Some new contracts signed by nonnational oil companies also began this year, including Foran Energy and ENN's deal with BP for 600,000 million tons of LNG supply each, with deliveries starting this year.

Liu Ping with CNOOC (Hainan) Fudao Chemical Ltd, who is also a deputy to the 13th National People's Congress, said it was necessary for the country to step up infrastructure facility construction to ensure sufficient energy supply.

Compared with other energy storage facilities, the LNG terminals enjoy rapid construction speed and flexible and convenient storage. While the country is already rapidly building up its LNG terminal construction, it still lags far behind the global average, he said.
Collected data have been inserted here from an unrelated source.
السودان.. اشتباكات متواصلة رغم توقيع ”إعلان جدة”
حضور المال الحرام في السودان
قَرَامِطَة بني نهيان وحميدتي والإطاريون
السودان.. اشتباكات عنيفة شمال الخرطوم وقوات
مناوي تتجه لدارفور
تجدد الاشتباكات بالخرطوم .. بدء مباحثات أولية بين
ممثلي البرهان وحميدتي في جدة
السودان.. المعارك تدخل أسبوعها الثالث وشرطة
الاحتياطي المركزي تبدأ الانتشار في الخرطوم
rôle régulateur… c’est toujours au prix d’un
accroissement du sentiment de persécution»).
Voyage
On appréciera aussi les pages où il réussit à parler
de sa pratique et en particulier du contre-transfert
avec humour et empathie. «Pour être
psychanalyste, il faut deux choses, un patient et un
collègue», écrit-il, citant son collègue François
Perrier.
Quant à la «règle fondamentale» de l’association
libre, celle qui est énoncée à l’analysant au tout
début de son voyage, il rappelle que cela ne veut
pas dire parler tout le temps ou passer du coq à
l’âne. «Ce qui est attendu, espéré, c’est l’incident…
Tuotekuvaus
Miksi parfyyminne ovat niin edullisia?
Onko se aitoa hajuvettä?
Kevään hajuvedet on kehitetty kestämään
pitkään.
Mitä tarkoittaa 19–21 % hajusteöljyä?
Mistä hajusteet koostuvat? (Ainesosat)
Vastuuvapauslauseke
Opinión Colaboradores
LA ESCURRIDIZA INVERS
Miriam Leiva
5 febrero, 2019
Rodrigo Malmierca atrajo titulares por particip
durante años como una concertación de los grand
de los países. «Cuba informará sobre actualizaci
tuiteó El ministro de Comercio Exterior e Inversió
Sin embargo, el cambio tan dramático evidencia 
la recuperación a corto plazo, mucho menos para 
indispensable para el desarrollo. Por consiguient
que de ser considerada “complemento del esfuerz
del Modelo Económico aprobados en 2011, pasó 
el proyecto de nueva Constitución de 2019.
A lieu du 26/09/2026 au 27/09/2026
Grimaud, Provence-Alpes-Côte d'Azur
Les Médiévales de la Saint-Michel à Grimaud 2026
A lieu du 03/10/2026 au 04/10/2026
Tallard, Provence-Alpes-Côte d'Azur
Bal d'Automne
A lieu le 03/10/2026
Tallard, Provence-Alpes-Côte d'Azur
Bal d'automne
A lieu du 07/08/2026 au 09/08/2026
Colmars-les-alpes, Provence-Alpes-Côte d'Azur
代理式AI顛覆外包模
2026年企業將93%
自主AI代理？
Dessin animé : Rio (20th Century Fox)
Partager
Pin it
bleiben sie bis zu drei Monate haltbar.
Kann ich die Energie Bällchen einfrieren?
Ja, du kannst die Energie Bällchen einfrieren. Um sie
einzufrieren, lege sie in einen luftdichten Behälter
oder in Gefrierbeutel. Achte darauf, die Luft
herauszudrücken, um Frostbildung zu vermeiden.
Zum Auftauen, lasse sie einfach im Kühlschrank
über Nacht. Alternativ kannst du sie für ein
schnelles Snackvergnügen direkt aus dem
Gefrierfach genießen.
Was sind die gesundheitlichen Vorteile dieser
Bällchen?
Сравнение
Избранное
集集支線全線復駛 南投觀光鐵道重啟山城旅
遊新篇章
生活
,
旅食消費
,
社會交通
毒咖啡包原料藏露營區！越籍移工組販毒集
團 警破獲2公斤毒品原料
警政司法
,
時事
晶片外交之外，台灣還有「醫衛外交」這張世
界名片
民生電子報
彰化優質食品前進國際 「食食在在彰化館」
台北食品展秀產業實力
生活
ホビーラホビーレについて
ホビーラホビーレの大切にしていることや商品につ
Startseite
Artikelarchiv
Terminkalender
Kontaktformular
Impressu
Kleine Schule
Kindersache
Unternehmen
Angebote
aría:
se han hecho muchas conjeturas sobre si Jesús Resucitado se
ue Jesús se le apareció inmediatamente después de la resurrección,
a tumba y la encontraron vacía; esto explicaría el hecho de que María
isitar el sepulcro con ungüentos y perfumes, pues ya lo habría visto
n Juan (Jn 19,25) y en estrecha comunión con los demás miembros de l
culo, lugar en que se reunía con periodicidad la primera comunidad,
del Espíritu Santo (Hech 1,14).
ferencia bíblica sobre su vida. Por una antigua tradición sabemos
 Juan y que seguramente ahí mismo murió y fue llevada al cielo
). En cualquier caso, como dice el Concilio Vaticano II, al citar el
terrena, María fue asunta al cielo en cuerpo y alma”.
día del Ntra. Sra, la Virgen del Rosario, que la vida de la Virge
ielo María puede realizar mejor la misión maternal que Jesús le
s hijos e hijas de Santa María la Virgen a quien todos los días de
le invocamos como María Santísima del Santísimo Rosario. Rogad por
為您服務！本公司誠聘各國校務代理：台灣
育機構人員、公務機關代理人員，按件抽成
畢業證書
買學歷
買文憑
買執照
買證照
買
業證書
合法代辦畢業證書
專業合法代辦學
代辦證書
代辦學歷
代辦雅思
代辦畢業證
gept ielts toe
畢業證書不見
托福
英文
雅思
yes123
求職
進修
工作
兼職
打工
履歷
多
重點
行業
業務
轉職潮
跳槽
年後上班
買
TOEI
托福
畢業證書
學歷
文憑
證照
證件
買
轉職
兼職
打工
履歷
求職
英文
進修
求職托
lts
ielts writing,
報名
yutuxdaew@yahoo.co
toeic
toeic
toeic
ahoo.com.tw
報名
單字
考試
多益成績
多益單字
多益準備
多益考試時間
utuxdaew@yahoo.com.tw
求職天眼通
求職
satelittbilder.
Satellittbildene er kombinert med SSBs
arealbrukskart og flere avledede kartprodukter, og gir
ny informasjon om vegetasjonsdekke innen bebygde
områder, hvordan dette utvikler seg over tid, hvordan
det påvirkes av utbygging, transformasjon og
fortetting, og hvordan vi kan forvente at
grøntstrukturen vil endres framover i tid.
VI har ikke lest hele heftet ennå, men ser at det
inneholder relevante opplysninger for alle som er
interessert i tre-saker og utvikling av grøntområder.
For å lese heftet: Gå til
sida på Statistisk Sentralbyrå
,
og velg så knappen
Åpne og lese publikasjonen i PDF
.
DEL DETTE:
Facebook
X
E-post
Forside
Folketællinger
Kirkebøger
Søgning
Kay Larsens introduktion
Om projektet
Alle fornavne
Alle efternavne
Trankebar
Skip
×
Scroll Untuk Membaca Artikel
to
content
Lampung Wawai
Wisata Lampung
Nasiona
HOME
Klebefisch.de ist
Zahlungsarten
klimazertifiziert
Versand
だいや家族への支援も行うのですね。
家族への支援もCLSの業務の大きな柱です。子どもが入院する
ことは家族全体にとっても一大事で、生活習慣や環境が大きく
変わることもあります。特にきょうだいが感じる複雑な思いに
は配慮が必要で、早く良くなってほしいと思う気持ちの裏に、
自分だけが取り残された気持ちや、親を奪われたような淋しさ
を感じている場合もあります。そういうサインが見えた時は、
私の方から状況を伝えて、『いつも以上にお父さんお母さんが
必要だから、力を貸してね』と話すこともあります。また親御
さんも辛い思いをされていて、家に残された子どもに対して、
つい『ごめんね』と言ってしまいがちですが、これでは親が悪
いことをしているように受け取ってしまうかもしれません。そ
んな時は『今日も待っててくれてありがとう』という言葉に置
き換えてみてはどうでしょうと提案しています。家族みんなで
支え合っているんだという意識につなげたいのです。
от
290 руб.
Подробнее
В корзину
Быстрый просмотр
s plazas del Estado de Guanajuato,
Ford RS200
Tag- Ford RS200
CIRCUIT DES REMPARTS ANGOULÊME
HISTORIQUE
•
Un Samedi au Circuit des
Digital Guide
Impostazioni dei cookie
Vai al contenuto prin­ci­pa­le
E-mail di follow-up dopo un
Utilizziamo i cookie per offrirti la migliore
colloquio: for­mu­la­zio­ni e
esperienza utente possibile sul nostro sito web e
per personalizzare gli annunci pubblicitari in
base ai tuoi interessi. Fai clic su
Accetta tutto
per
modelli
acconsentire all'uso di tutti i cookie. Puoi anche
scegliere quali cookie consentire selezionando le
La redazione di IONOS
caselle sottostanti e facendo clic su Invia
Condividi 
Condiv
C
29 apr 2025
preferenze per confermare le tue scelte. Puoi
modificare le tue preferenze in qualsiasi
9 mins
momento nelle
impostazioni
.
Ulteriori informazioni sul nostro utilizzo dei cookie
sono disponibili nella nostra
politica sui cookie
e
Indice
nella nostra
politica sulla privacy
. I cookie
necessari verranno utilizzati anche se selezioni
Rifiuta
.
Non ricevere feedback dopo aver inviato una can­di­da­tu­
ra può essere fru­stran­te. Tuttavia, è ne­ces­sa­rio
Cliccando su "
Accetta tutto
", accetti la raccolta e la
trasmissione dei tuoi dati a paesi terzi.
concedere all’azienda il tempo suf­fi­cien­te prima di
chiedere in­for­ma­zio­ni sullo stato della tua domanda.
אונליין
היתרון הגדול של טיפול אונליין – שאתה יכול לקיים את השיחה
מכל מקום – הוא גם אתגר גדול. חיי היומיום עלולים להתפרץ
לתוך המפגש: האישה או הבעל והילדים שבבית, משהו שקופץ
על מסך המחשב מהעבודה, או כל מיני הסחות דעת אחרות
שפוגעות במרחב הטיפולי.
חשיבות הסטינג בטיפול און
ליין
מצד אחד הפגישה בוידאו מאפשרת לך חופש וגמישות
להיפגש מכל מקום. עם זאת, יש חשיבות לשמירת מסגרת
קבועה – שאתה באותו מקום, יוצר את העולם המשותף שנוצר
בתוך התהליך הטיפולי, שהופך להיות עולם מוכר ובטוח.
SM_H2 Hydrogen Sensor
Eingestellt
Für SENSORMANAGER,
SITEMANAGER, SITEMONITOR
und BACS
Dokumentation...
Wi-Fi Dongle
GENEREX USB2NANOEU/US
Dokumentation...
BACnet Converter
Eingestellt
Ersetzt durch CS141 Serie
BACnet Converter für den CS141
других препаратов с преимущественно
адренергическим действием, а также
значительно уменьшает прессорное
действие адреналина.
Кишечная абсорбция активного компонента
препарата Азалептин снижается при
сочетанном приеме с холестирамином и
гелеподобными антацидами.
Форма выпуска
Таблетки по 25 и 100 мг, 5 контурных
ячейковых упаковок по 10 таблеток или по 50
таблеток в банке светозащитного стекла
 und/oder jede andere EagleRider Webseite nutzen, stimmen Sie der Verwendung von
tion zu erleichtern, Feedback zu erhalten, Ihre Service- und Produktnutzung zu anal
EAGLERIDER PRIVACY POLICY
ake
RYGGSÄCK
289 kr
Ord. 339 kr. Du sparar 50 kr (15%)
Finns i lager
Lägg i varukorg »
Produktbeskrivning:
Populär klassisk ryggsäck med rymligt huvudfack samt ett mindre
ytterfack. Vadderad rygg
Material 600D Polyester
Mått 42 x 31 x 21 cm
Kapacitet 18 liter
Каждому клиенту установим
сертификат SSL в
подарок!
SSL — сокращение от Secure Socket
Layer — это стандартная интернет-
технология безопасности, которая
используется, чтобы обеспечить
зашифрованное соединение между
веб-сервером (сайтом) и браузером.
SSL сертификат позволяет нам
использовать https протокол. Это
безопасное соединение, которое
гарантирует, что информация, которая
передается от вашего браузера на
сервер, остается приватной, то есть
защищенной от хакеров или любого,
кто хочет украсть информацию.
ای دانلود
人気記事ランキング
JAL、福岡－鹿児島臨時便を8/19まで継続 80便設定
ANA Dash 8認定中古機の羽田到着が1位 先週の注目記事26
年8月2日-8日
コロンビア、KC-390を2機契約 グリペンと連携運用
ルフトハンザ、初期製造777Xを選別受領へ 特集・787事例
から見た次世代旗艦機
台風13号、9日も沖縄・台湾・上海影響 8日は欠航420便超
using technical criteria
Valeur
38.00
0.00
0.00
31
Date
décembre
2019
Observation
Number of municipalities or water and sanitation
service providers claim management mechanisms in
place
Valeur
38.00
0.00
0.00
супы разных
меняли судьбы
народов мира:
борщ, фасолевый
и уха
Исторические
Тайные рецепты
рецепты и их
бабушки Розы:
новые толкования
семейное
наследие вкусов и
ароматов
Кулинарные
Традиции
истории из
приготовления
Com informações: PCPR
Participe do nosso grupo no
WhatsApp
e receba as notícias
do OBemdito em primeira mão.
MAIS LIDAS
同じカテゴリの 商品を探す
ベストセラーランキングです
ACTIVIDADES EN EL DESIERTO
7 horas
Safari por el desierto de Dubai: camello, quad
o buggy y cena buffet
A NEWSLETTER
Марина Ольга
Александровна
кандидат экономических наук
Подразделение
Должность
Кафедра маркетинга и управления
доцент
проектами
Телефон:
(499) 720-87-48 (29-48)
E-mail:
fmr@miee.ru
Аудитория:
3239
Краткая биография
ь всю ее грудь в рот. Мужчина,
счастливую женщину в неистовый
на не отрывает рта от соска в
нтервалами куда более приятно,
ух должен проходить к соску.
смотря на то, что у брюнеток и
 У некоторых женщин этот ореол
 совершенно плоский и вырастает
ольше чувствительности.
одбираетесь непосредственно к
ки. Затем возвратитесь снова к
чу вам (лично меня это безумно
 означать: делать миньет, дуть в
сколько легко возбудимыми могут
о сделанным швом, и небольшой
After the Dapeng LNG terminal was constructed in 2006 by CNOOC, the country had 22 LNG terminals nationwide by the end of 2020, including six operated by PipeChina, five by CNOOC, five operated by nonnational oil companies including local SOEs and private companies, four operated by China National Petroleum Corp and two by China Petroleum & Chemical Corp. Total capacity reached 86 million tons per year, according to BloombergNEF.

However, compared with countries including Japan and South Korea, China has a long way to go in stepping up the utilization rate of coastal land resources and operational costs, and the government should prioritize extending the capacity of existing LNG terminals to further raise the gas storage facilities' utilization rate, Liu said.

CNOOC, as a pioneer of China's LNG sector that built the nation's first LNG terminal in 2006, vowed to further diversify its overseas LNG sources to further ensure supplies.

It signed a memorandum of understanding with Malaysia's state oil firm Petronas on March 15 for further collaboration across the supply chain, including refining, oilfield and engineering services, specialty chemicals, lubricants and renewable energy, based on their current relationship in LNG and upstream projects.

Being the country's largest offshore oil and gas producer, CNOOC will also intensify collaboration with Petronas, the world's fourth-biggest LNG exporter, in the establishment of a global bunkering supply network and expansion of the use of natural gas as a cleaner marine fuel through LNG bunkering solutions.

With an annual receiving capacity of 29.6 million tons at its Shanghai LNG terminal, Zhuhai LNG terminal, Dapeng LNG terminal, Fujian LNG terminal as well as Zhejiang LNG terminal, the company is currently the country's biggest LNG importer and the world's third largest. It aims to set up more LNG terminals in Fujian and Zhejiang provinces to increase its receiving capacity.